Postscript--example of Relax-NG shortcoming in table data structure:

Examination of the encoding specification (lines 3493-3511; p. 177 of the standard) express the idea that two "table-table-columns" pseudotypes may not appear consecutively in the file.  Lines 3773-3787 (p. 188) demonstrate that there is no difference between the "table-table-header-columns" and "table-table-columns" pseudotypes, aside from the name of the containing element.

The implication is that non-header table columns should be maximally aggregated.  However, the same constraint is not placed on the header columns.  You can have as many consecutive "table-table-header-columns" pseudotypes as you wish, translating to as many <table:table-header-columns> elements as desired.  The schema also permits ping-ponging back and forth between header column groups and non-header column groups.  These are the only constraints imposed by the normative encoding scheme.

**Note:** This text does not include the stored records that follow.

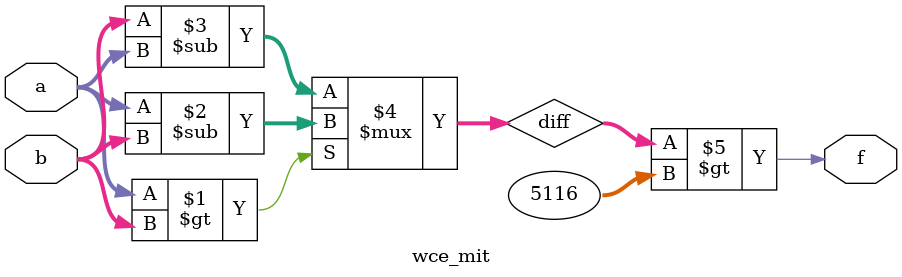
<source format=v>
module wce_mit(a, b, f);
parameter _bit = 18;
parameter wce = 5116;
input [_bit - 1: 0] a;
input [_bit - 1: 0] b;
output f;
wire [_bit - 1: 0] diff;
assign diff = (a > b)? (a - b): (b - a);
assign f = (diff > wce);
endmodule

</source>
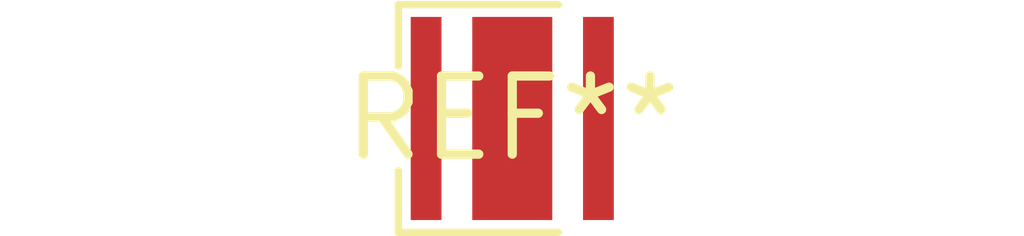
<source format=kicad_pcb>
(kicad_pcb (version 20240108) (generator pcbnew)

  (general
    (thickness 1.6)
  )

  (paper "A4")
  (layers
    (0 "F.Cu" signal)
    (31 "B.Cu" signal)
    (32 "B.Adhes" user "B.Adhesive")
    (33 "F.Adhes" user "F.Adhesive")
    (34 "B.Paste" user)
    (35 "F.Paste" user)
    (36 "B.SilkS" user "B.Silkscreen")
    (37 "F.SilkS" user "F.Silkscreen")
    (38 "B.Mask" user)
    (39 "F.Mask" user)
    (40 "Dwgs.User" user "User.Drawings")
    (41 "Cmts.User" user "User.Comments")
    (42 "Eco1.User" user "User.Eco1")
    (43 "Eco2.User" user "User.Eco2")
    (44 "Edge.Cuts" user)
    (45 "Margin" user)
    (46 "B.CrtYd" user "B.Courtyard")
    (47 "F.CrtYd" user "F.Courtyard")
    (48 "B.Fab" user)
    (49 "F.Fab" user)
    (50 "User.1" user)
    (51 "User.2" user)
    (52 "User.3" user)
    (53 "User.4" user)
    (54 "User.5" user)
    (55 "User.6" user)
    (56 "User.7" user)
    (57 "User.8" user)
    (58 "User.9" user)
  )

  (setup
    (pad_to_mask_clearance 0)
    (pcbplotparams
      (layerselection 0x00010fc_ffffffff)
      (plot_on_all_layers_selection 0x0000000_00000000)
      (disableapertmacros false)
      (usegerberextensions false)
      (usegerberattributes false)
      (usegerberadvancedattributes false)
      (creategerberjobfile false)
      (dashed_line_dash_ratio 12.000000)
      (dashed_line_gap_ratio 3.000000)
      (svgprecision 4)
      (plotframeref false)
      (viasonmask false)
      (mode 1)
      (useauxorigin false)
      (hpglpennumber 1)
      (hpglpenspeed 20)
      (hpglpendiameter 15.000000)
      (dxfpolygonmode false)
      (dxfimperialunits false)
      (dxfusepcbnewfont false)
      (psnegative false)
      (psa4output false)
      (plotreference false)
      (plotvalue false)
      (plotinvisibletext false)
      (sketchpadsonfab false)
      (subtractmaskfromsilk false)
      (outputformat 1)
      (mirror false)
      (drillshape 1)
      (scaleselection 1)
      (outputdirectory "")
    )
  )

  (net 0 "")

  (footprint "LED_Cree-XHP35" (layer "F.Cu") (at 0 0))

)

</source>
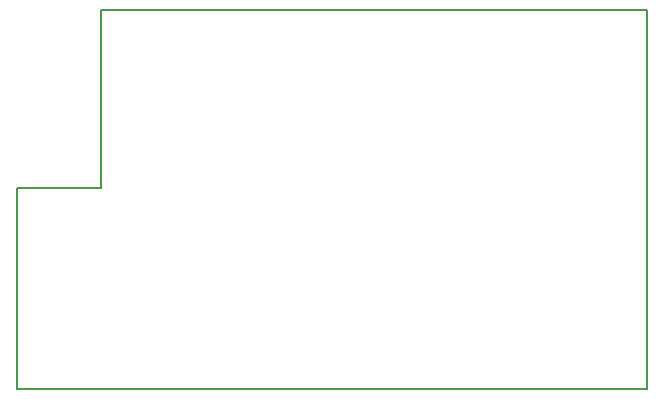
<source format=gm1>
G04 #@! TF.FileFunction,Profile,NP*
%FSLAX46Y46*%
G04 Gerber Fmt 4.6, Leading zero omitted, Abs format (unit mm)*
G04 Created by KiCad (PCBNEW 4.0.4-stable) date 10/29/16 17:18:15*
%MOMM*%
%LPD*%
G01*
G04 APERTURE LIST*
%ADD10C,0.100000*%
%ADD11C,0.150000*%
G04 APERTURE END LIST*
D10*
D11*
X38100000Y-74041000D02*
X38100000Y-57048400D01*
X91490800Y-74041000D02*
X38100000Y-74041000D01*
X91490800Y-42011600D02*
X91490800Y-74041000D01*
X45237400Y-42011600D02*
X91490800Y-42011600D01*
X45237400Y-57048400D02*
X45237400Y-42011600D01*
X38100000Y-57048400D02*
X45237400Y-57048400D01*
M02*

</source>
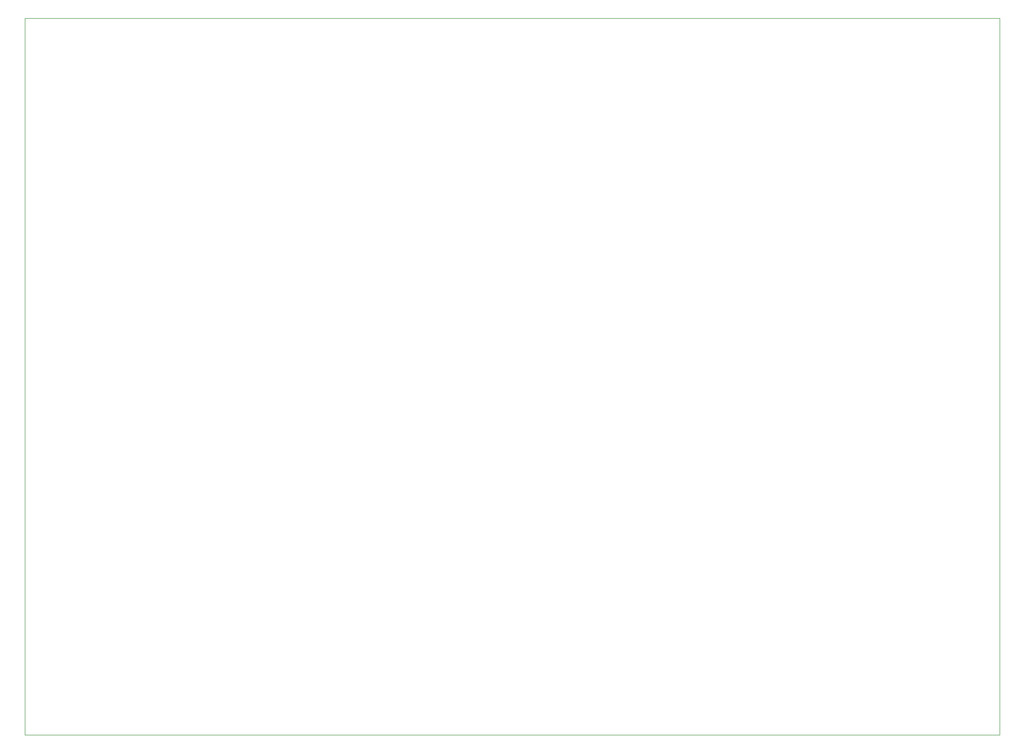
<source format=gbr>
%TF.GenerationSoftware,KiCad,Pcbnew,7.0.2*%
%TF.CreationDate,2023-07-19T14:15:56-05:00*%
%TF.ProjectId,cube,63756265-2e6b-4696-9361-645f70636258,rev?*%
%TF.SameCoordinates,Original*%
%TF.FileFunction,Profile,NP*%
%FSLAX46Y46*%
G04 Gerber Fmt 4.6, Leading zero omitted, Abs format (unit mm)*
G04 Created by KiCad (PCBNEW 7.0.2) date 2023-07-19 14:15:56*
%MOMM*%
%LPD*%
G01*
G04 APERTURE LIST*
%TA.AperFunction,Profile*%
%ADD10C,0.100000*%
%TD*%
G04 APERTURE END LIST*
D10*
X17780000Y-22860000D02*
X190500000Y-22860000D01*
X190500000Y-149860000D01*
X17780000Y-149860000D01*
X17780000Y-22860000D01*
M02*

</source>
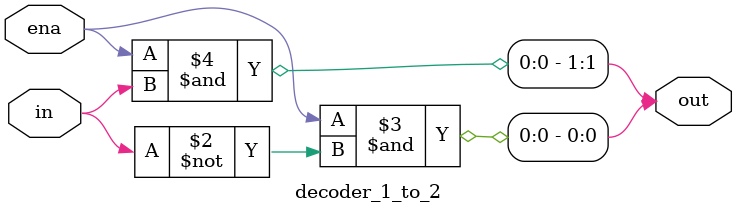
<source format=sv>
`timescale 1ns/1ps
`default_nettype none

module decoder_1_to_2(ena, in, out);

input wire ena;
input wire in;
output logic [1:0] out;

always_comb begin
    out[0] = ena & ~in;
    out[1] = ena & in;
end

endmodule
</source>
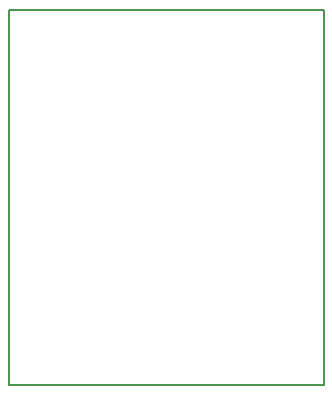
<source format=gm1>
G04 #@! TF.FileFunction,Profile,NP*
%FSLAX46Y46*%
G04 Gerber Fmt 4.6, Leading zero omitted, Abs format (unit mm)*
G04 Created by KiCad (PCBNEW 4.0.2-stable) date Friday, 27 May 2016 'pmt' 12:53:24*
%MOMM*%
G01*
G04 APERTURE LIST*
%ADD10C,0.100000*%
%ADD11C,0.150000*%
G04 APERTURE END LIST*
D10*
D11*
X153670000Y-93980000D02*
X153670000Y-125730000D01*
X180340000Y-125730000D02*
X153670000Y-125730000D01*
X180340000Y-93980000D02*
X180340000Y-125730000D01*
X153670000Y-93980000D02*
X180340000Y-93980000D01*
M02*

</source>
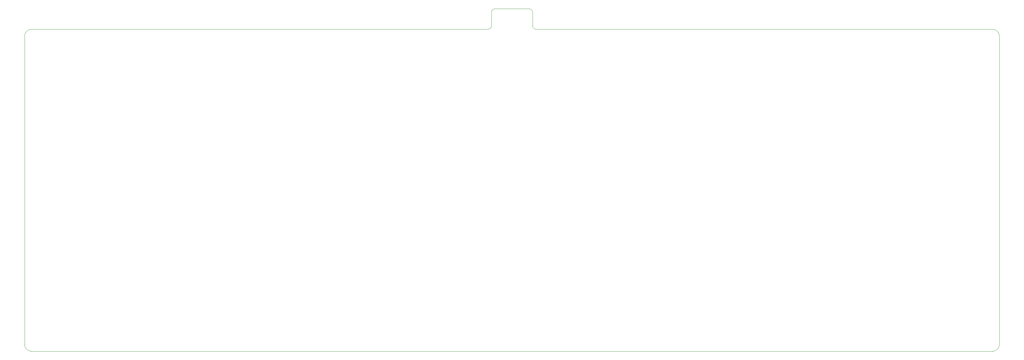
<source format=gbr>
%TF.GenerationSoftware,KiCad,Pcbnew,(6.0.8)*%
%TF.CreationDate,2022-10-24T21:08:13+02:00*%
%TF.ProjectId,cod67-iso,636f6436-372d-4697-936f-2e6b69636164,rev?*%
%TF.SameCoordinates,Original*%
%TF.FileFunction,Profile,NP*%
%FSLAX46Y46*%
G04 Gerber Fmt 4.6, Leading zero omitted, Abs format (unit mm)*
G04 Created by KiCad (PCBNEW (6.0.8)) date 2022-10-24 21:08:13*
%MOMM*%
%LPD*%
G01*
G04 APERTURE LIST*
%TA.AperFunction,Profile*%
%ADD10C,0.100000*%
%TD*%
G04 APERTURE END LIST*
D10*
X38244067Y-42593500D02*
G75*
G03*
X36244000Y-44594000I3J-2000070D01*
G01*
X320944000Y-44594000D02*
G75*
G03*
X318943500Y-42593500I-2000500J0D01*
G01*
X320944000Y-44594000D02*
X320944000Y-134793500D01*
X173594250Y-36592550D02*
G75*
G03*
X172593750Y-37593500I450J-1000950D01*
G01*
X172593750Y-41593500D02*
X172593750Y-37593500D01*
X184593750Y-41593500D02*
X184593750Y-37593500D01*
X171481192Y-42587145D02*
X38244067Y-42593567D01*
X184593700Y-41593500D02*
G75*
G03*
X185593750Y-42593500I1000000J0D01*
G01*
X36243967Y-134793500D02*
G75*
G03*
X38244067Y-136793933I2000133J-300D01*
G01*
X184593883Y-37593500D02*
G75*
G03*
X183593683Y-36593317I-1000183J0D01*
G01*
X173594250Y-36592500D02*
X183593683Y-36593317D01*
X318943433Y-136793933D02*
G75*
G03*
X320943933Y-134793433I-33J2000533D01*
G01*
X318943500Y-42593500D02*
X185593750Y-42593500D01*
X318943433Y-136793933D02*
X38244067Y-136793933D01*
X36244000Y-44594000D02*
X36244000Y-134793500D01*
X171481198Y-42587090D02*
G75*
G03*
X172593750Y-41593500I112602J993590D01*
G01*
M02*

</source>
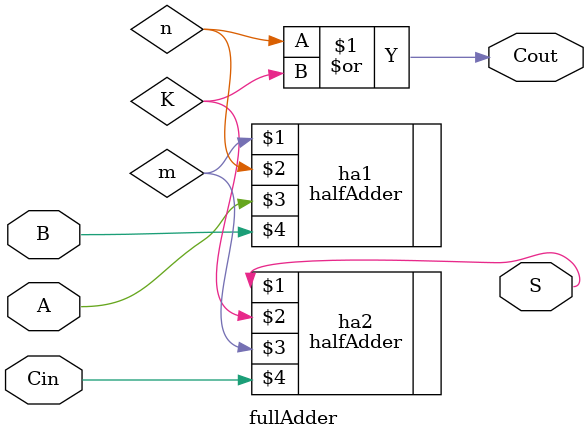
<source format=v>
module fullAdder(S, Cout, A, B, Cin);
	input A, B, Cin;
	output S, Cout;
	halfAdder ha1(m, n, A, B);
	halfAdder ha2(S, K, m, Cin);
	or(Cout, n, K);
endmodule



</source>
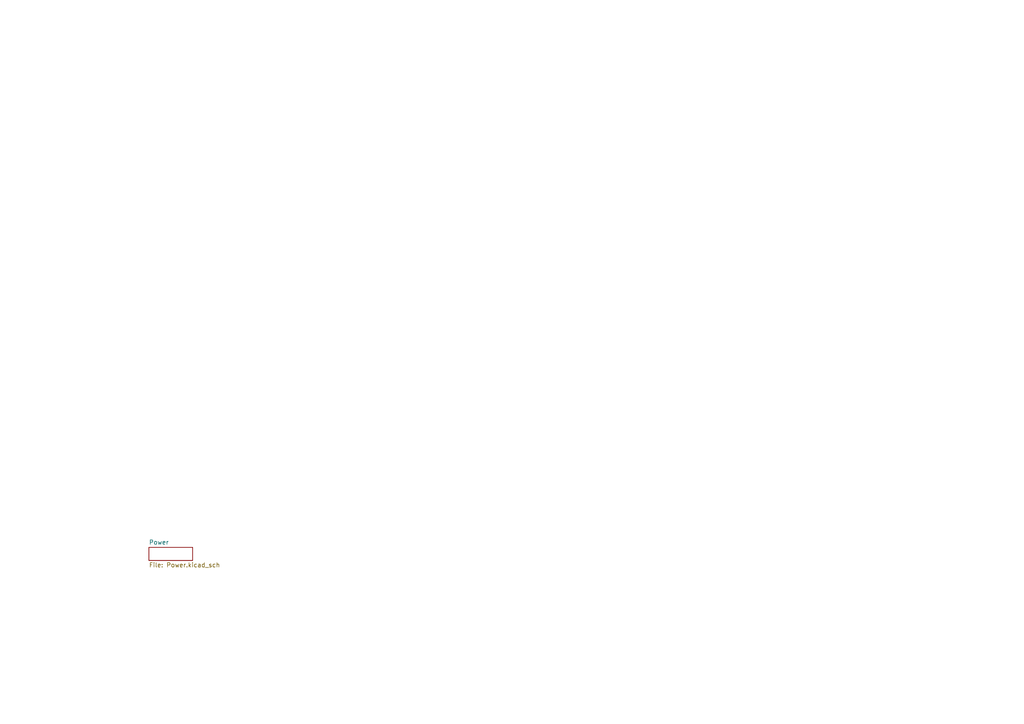
<source format=kicad_sch>
(kicad_sch (version 20230121) (generator eeschema)

  (uuid 3e2dfdbc-3beb-4de5-b8ae-131d94cab275)

  (paper "A4")

  


  (sheet (at 43.18 158.75) (size 12.7 3.81) (fields_autoplaced)
    (stroke (width 0.1524) (type solid))
    (fill (color 0 0 0 0.0000))
    (uuid 60071c0d-a7c8-4dbc-868d-63fff9dd30eb)
    (property "Sheetname" "Power" (at 43.18 158.0384 0)
      (effects (font (size 1.27 1.27)) (justify left bottom))
    )
    (property "Sheetfile" "Power.kicad_sch" (at 43.18 163.1446 0)
      (effects (font (size 1.27 1.27)) (justify left top))
    )
    (instances
      (project "OpenSprinklerNew"
        (path "/3e2dfdbc-3beb-4de5-b8ae-131d94cab275" (page "2"))
      )
    )
  )

  (sheet_instances
    (path "/" (page "1"))
  )
)

</source>
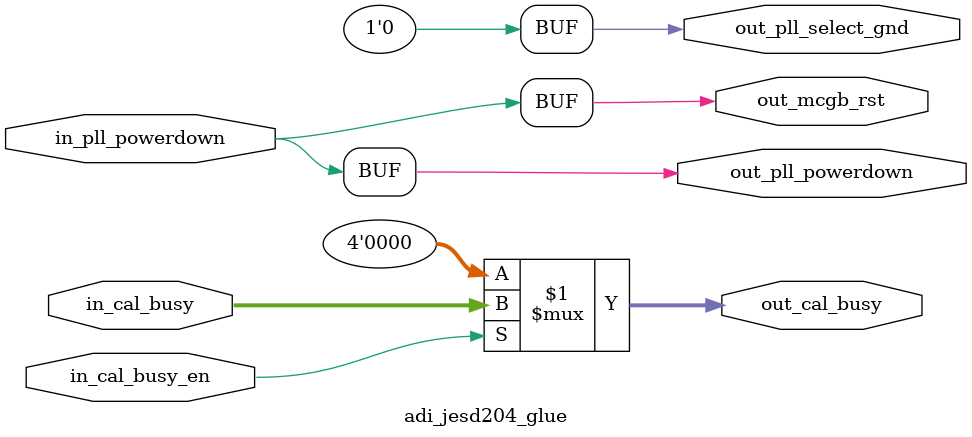
<source format=v>

`timescale 1ns/100ps

module adi_jesd204_glue #(

  parameter NUM_OF_LANES = 4) (

  input in_pll_powerdown,
  input [NUM_OF_LANES-1:0] in_cal_busy,
  input in_cal_busy_en,
  output out_pll_powerdown,
  output out_mcgb_rst,
  output out_pll_select_gnd,
  output [NUM_OF_LANES-1:0] out_cal_busy
);

assign out_pll_powerdown = in_pll_powerdown;
assign out_mcgb_rst = in_pll_powerdown;
assign out_pll_select_gnd = 1'b0;
assign out_cal_busy = (in_cal_busy_en) ? in_cal_busy : {NUM_OF_LANES{1'b0}};

endmodule

</source>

The model represented by this encoding, however, is briefly described by the text in section 8.2.2.  

In summary (combo of text and schema):
1] Header columns must be adjacent;
2] Header columns are different from non-header columns only by the fact that they are "flagged";
3] Header columns may span column groups; and
4] There may be only one set of header columns in a table.

Note how this clearly defines the model even more succinctly than the text of 8.2.2, which is basically a plain-language description of how to further constrain the encoding such that it adheres to a model which is never directly presented.  From this, readers can easily understand what is and is not permissible without first wrestling through the awkward and inadequate expression of these constraints in a particular schema language.